MERKLEY"The U.S. relationship with China will define the world for years to come." — Sen. Jeff Merkley, D-Oregon

Roofs cave in due to intense snow storm

GRESHAM — Roofs were collapsing across East Multnomah County earlier this week, due to the weight of snow and ice that dumped down last weekend.

In total, Gresham Fire & Emergency Services said 10 businesses had reported collapsed roofs, with most occurring Monday, Feb. 15, as temperatures rose. The damage has varied between locations and there have been no serious injuries reported.

The list of businesses are:

• West Coast Metals, 17401 N.E. Halsey

• Old Navy, 747 N.W. 12th

• Safeway, 2501 S.W. Cherry Park

• Auto Resources, 1100 S.W. Highland

• Unisource, 18557 N.E. Halsey

• Trailblazer Foods, 18403 N.E. Halsey

• Gresham Dodge, 855 N.E. Burnside

• Cascade Athletic Club, 19201 S.E. Division

• Rob's Auto Repair, 3775 W. Powell Loop

• JR Furniture, 40 N.W. Burnside

Gresham Fire has attributed the damage to weight on flat-roofed buildings.
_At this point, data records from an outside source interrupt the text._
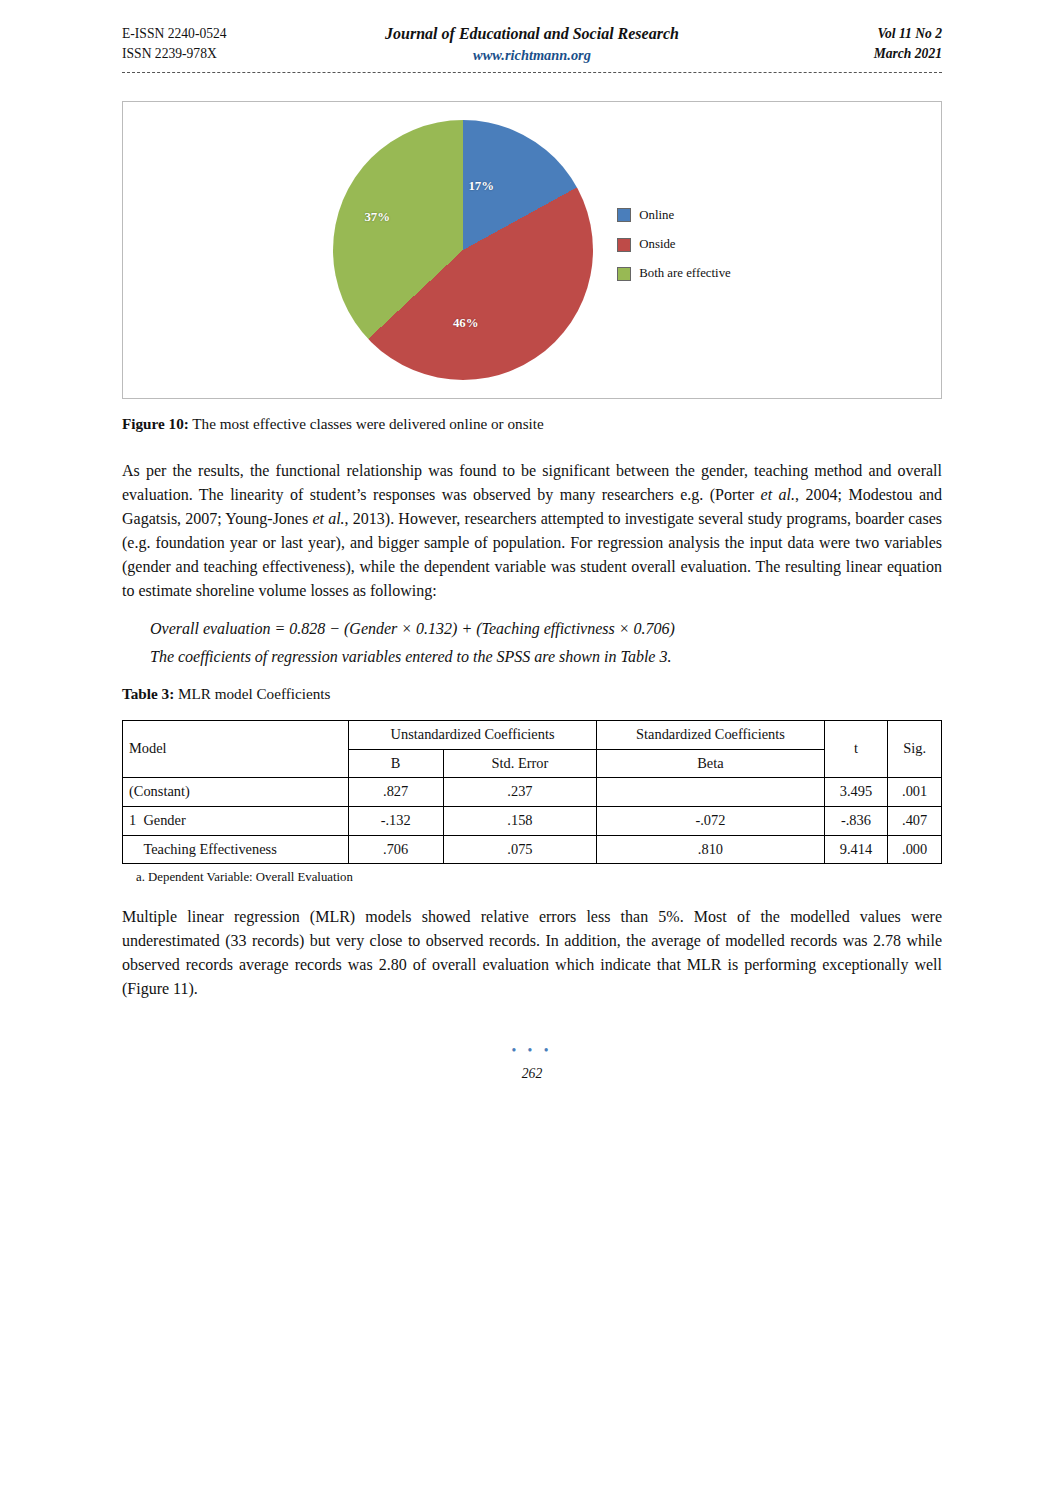E-ISSN 2240-0524
ISSN 2239-978X
Journal of Educational and Social Research
www.richtmann.org
Vol 11 No 2
March 2021
17% 46% 37%
Online
Onside
Both are effective
Figure 10: The most effective classes were delivered online or onsite
As per the results, the functional relationship was found to be significant between the gender, teaching method and overall evaluation. The linearity of student’s responses was observed by many researchers e.g. (Porter et al., 2004; Modestou and Gagatsis, 2007; Young-Jones et al., 2013). However, researchers attempted to investigate several study programs, boarder cases (e.g. foundation year or last year), and bigger sample of population. For regression analysis the input data were two variables (gender and teaching effectiveness), while the dependent variable was student overall evaluation. The resulting linear equation to estimate shoreline volume losses as following:
Overall evaluation = 0.828 − (Gender × 0.132) + (Teaching effictivness × 0.706)
The coefficients of regression variables entered to the SPSS are shown in Table 3.
Table 3: MLR model Coefficients
| Model | Unstandardized Coefficients | Standardized Coefficients | t | Sig. |
| --- | --- | --- | --- | --- |
| B | Std. Error | Beta |
| (Constant) | .827 | .237 | | 3.495 | .001 |
| 1 Gender | -.132 | .158 | -.072 | -.836 | .407 |
| Teaching Effectiveness | .706 | .075 | .810 | 9.414 | .000 |
a. Dependent Variable: Overall Evaluation
Multiple linear regression (MLR) models showed relative errors less than 5%. Most of the modelled values were underestimated (33 records) but very close to observed records. In addition, the average of modelled records was 2.78 while observed records average records was 2.80 of overall evaluation which indicate that MLR is performing exceptionally well (Figure 11).
• • • 262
Officials are continuing to keep an eye on other buildings in the region.

Public hearing set on tax increase for public safety

CLACKAMAS COUNTY — The Board of County Commissioners will host a public hearing on a potential property tax increase for public safety.

The public hearing tentatively scheduled for Thursday, Feb. 25, will explore the question of a proposed increase of 12 cents per $1,000 of assessed value and what options voters might favor on the May ballot.

While Clackamas County has no legal obligation to hold a public hearing on the matter, County Chair Tootie Smith told her colleagues Tuesday, Feb. 16, that it's the best course of action to gain feedback from the public and to allow residents to better understand what it is they're considering.

"I think that is the proper and transparent way to do this," Smith said.

Clackamas County Sheriff Angela Brandenburg has proposed raising the levy from 24.8 cents per $1,000 of assessed property value, to 36.8 cents. The levy — known colloquially as the Clackamas Sheriff's Levy — was first passed by voters in 2006 and has been approved every five years since. This is the first time in its 15-year history that the sheriff has asked for it to be increased.